Given the number of cynical mickey-taking atheist friends I have, I’m used to folk questioning the efficacy not only of ‘blessing’ but questioning what on earth we think we’re doing when 'blessing' not only people but inanimate objects. However, setting aside whether one thinks that ‘blessing’ invokes something either super or supra-natural, my sense is that the hunger for blessing typically reflects a desire to participate in something greater, more focused and more significant than our usual ways of going on. The blessing of objects often strikes me as strange but it indicates a human desire to ‘set aside’ something for a use outside our usual understanding of time and space. The blessing of water at baptism, for example, indicates – among other things - that something quite ordinary is being used for a story that is extraordinary – a story of death and resurrection. Equally the interest in ‘house blessing’ may indicate a very human desire to live in a space consecrated to peace and goodness. No matter what one feels about that, it reflects something humans instinctively understand – that where and how we dwell is not only shaped by us but shapes us as well.
I am stating the yawning obvious when I say the church has got itself in a complete mess about relationships and blessing. The proclamation and conferral of God’s blessing is one of those things which makes the church ‘the church’. That’s one reason why – even if you think we’re deluded – the church gets rather excited about it and rather enjoys going round blessing things.
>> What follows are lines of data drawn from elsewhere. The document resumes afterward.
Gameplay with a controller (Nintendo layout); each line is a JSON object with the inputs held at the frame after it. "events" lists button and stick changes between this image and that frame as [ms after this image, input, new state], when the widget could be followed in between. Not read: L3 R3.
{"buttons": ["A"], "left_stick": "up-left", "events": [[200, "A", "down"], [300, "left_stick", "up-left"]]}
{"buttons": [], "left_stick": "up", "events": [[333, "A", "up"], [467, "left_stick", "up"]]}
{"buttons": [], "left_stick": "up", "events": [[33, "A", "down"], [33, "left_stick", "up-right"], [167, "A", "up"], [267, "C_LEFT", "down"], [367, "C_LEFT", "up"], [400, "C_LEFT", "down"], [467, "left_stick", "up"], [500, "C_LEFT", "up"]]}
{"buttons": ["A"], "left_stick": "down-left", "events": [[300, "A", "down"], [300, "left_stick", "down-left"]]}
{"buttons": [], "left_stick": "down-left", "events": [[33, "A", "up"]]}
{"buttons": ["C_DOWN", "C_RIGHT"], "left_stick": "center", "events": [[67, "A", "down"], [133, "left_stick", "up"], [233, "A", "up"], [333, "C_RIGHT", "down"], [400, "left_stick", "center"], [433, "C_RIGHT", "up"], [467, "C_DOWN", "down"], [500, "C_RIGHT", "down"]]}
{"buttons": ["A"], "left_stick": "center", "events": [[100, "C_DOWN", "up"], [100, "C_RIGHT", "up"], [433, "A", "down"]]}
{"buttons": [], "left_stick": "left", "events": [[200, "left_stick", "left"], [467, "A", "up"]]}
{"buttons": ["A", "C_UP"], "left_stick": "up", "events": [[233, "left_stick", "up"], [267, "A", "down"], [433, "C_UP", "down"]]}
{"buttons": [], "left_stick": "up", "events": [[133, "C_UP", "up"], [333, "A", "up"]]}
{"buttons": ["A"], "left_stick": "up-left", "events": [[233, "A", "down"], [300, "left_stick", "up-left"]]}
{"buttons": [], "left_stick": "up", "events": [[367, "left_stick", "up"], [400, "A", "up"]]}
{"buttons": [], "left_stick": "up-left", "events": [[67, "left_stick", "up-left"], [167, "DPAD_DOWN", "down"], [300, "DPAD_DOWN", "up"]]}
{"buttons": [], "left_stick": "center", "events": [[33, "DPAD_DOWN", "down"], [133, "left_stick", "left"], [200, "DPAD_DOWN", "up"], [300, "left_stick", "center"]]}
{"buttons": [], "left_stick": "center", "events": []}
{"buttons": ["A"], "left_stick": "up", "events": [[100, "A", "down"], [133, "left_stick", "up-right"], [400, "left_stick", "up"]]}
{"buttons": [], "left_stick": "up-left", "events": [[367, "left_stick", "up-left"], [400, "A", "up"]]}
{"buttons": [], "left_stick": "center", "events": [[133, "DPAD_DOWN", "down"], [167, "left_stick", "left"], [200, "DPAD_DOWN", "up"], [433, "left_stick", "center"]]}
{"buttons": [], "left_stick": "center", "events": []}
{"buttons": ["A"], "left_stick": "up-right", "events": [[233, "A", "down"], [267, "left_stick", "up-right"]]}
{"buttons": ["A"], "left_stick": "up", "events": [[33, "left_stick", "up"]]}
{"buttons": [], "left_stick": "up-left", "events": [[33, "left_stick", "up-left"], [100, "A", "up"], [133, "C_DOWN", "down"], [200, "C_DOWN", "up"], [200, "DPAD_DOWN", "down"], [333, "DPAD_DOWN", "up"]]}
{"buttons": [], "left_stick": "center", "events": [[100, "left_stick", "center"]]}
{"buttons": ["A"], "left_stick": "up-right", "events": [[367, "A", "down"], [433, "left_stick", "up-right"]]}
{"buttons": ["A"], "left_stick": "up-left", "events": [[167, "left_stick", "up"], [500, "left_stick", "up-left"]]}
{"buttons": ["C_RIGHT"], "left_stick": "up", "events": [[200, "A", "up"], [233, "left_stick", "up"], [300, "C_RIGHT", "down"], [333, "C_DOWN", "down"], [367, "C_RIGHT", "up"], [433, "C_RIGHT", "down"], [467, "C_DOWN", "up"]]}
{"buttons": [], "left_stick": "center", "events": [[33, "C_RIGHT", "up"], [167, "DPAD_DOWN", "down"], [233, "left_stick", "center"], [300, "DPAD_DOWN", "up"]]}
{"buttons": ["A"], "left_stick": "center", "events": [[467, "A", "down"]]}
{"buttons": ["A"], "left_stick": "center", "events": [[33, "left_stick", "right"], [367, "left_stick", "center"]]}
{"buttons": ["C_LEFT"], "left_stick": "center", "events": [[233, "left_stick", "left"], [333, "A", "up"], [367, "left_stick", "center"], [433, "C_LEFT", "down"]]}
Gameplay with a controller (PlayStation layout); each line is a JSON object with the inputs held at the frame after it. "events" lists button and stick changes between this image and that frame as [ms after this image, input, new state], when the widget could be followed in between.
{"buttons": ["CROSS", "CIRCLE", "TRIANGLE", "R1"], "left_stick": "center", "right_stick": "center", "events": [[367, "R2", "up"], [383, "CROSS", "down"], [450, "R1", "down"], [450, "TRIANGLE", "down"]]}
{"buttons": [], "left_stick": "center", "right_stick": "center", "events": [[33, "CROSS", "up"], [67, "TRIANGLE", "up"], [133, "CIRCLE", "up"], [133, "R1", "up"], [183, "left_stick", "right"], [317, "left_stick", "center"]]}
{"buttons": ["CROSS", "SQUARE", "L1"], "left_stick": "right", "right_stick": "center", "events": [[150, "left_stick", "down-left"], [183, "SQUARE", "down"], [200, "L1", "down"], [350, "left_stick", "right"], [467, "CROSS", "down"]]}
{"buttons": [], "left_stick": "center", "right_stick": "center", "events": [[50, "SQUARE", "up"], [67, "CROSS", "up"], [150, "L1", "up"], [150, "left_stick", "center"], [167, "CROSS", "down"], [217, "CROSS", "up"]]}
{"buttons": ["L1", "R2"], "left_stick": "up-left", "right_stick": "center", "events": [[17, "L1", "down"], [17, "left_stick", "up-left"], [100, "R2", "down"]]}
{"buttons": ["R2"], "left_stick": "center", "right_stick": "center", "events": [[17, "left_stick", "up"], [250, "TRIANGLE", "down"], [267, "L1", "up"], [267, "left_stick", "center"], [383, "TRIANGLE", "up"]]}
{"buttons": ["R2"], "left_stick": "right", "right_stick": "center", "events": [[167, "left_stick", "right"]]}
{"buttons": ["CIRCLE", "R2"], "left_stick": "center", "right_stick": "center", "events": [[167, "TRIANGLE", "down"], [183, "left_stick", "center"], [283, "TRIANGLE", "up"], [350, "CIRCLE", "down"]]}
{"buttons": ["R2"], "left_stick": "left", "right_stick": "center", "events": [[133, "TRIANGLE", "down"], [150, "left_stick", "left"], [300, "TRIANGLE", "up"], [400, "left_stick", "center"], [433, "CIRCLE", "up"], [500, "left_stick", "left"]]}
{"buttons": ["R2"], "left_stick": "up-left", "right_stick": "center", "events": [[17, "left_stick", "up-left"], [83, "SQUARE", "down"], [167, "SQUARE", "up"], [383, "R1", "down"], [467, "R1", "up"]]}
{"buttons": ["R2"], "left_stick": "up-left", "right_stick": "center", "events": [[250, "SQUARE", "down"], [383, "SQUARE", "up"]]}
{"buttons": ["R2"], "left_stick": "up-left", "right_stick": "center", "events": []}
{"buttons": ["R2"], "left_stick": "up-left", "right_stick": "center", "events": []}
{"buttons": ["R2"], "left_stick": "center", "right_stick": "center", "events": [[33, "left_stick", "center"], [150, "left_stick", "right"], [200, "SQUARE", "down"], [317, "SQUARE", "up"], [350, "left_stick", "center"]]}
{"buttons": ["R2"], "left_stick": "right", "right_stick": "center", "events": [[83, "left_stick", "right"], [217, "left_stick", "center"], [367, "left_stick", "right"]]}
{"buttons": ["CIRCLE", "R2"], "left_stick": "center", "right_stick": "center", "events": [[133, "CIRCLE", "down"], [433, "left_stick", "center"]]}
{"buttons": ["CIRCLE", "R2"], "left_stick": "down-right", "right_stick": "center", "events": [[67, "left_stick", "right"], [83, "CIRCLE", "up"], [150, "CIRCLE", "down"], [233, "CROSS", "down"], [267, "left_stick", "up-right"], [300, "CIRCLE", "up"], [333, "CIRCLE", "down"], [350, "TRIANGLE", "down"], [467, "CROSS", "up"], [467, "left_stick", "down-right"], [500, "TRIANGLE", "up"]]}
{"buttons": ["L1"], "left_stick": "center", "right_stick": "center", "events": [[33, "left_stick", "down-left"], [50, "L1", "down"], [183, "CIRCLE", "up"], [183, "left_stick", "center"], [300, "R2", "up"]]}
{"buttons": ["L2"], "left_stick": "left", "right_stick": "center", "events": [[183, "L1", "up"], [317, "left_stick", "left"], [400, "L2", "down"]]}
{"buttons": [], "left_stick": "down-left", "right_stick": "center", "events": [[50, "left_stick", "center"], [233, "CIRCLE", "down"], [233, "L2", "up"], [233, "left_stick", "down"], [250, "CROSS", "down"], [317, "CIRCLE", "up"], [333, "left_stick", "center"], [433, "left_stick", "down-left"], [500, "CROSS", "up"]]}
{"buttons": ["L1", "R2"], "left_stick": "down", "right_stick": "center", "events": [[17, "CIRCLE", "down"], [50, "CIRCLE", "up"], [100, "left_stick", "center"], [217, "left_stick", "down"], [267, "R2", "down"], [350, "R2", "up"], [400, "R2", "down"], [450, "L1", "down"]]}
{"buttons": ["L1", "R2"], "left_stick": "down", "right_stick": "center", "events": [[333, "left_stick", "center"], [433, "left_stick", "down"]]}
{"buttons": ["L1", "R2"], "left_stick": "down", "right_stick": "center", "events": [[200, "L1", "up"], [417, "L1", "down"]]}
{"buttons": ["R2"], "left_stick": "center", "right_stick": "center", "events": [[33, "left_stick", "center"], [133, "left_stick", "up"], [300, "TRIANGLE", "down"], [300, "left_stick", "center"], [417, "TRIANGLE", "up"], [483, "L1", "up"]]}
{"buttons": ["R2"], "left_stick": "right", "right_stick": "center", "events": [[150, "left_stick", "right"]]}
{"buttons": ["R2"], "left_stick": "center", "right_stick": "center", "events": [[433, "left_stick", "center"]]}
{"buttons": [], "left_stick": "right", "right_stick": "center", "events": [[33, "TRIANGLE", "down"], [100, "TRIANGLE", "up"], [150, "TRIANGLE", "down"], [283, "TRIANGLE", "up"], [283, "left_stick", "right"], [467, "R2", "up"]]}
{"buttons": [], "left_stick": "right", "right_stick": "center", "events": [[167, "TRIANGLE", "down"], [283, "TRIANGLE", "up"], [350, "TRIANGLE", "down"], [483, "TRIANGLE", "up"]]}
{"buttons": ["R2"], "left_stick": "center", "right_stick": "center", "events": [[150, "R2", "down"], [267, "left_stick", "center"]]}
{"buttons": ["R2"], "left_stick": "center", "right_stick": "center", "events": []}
As indicated earlier, there is something remarkably intimate, beautiful and ‘world-changing’ about being able to bless not only ‘things’ but the relationships of committed human beings. Thus, it is a remarkable and bitter tragedy that the C of E – which seeks to minister to the nation – has found itself in a situation where it blesses noticeboards, boats and liturgical gubbins, but refuses to bless the loving committed relationships of a section of the population the church (& society) has historically excluded and even persecuted. I am on record as supporting ‘gay marriage’ (or as sensible folk call it, ‘marriage’), but until the church finds the courage, the love and the faith to begin blessing civil partnerships it continues to isolate itself.
One often feels that the church is more at home with blessing ‘things’ – with tables, ocean-going liners and so on – because there is no real cost to the grace conferred. Grace that matters transforms and extends us – it brings us into deeper relationship and love. The fundamental failure in refusing to bless civil partnerships is a failure in our theological anthropology. That is, it is a failure to truly recognize LGBT people as not only bearers of the Image but of being able to grow into the likeness of Christ – fundamentally in their loving, committed relationships. In my experience, LGBT people are as good and as bad at relationships as ‘straight’ folk. I find this very encouraging. But the real thing people of faith need to come to terms with is how we see people. There are no 1st class and 2nd class members of the Kingdom. And part of the reason for this is that, despite protests to the contrary, the church is not called to be either its border guards – checking people’s holiness papers - or its judiciary.